Concerns have been aired by the BC Salmon Farmers Association following the launch of the campaign ‘Operation Virus Hunter II’, organized by the US-based Sea Shepherd Society. This follows last summer’s ‘Operation Virus Hunter’ campaign, which was fronted by former Baywatch star Pamela Anderson. According to the BCSFA, the original campaign has “yet to publish or indicate any scientific findings at all”. 

“The experience with Sea Shepherd’s 2016 campaign was challenging and stressful for farm workers,” said the industry body in a press release. “They regularly dealt with low flying drones, activists with cameras taking images of their living quarters, and frequent breaches of important biosecurity protocols that protect fish health. Farmers ask that activists remain a respectful distance from their farms and obtain all necessary permits, and permissions, before carrying out their activities”.

The BC salmon farming industry generates over 5,000 jobs across the province.
The BC salmon farming industry generates over 5,000 jobs across the province.

© BCSFA

“We’re disappointed that this latest American funded and organized activist campaign is attempting to paint a misleading picture of an industry that provides a healthy, sustainable product that feeds millions of people,” says BCSFA Executive Director Jeremy Dunn.  “This is a distraction from the important research underway to better understand the real issues affecting wild salmon.” 

They regularly dealt with low flying drones, activists with cameras taking images of their living quarters, and frequent breaches of important biosecurity protocols that protect fish health.

The press release points out that all the salmon in BC are vaccinated against the most potentially harmful viruses before they are transferred to marine sites from their hatcheries. Fish are examined on a daily basis, with thousands of laboratory tests done each year to ensure that farmers know the exact health status of their stock, while members of the media and public interested in analyzing data regarding the health of salmon on farms in BC have access to open source data through Fisheries and Oceans Canada via  http://www.pac.dfo-mpo.gc.ca/aquaculture/reporting-rapports/index-eng.html.

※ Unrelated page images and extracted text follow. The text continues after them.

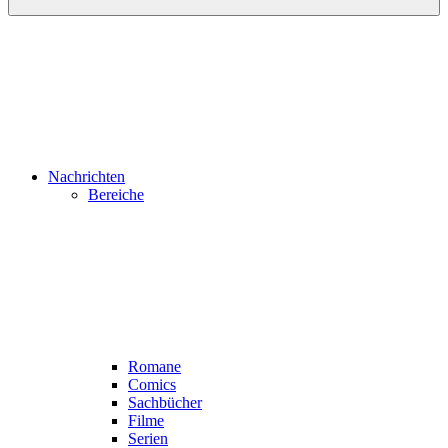
Nachrichten
Bereiche
Romane
Comics
Sachbücher
Filme
Serien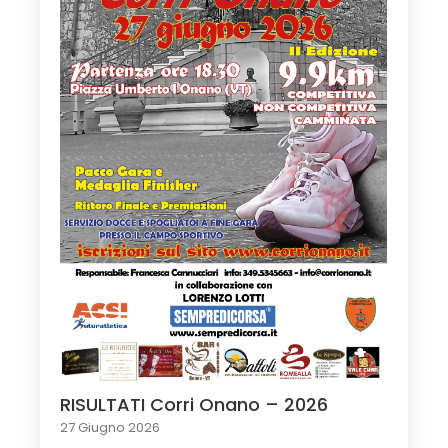
RISULTATI Corri Onano – 2026
27 Giugno 2026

Every salmon farm in BC, the statement continues, is certified to an independent, audited program, while farmers raising Atlantic salmon in the province currently have over 30 percent their active production certified to the Aquaculture Stewardship Council’s salmon standard – a standard developed by the World Wildlife Fund (WWF).   

Salmon farmers in BC raise 70% of the province’s annual salmon harvest (farmed and wild), generating over 5,000 jobs and over $1-billion towards the BC economy.  The vast majority of farms in BC are operated in partnership with First Nations, with 20 agreements accounting for 78% of the annual harvest.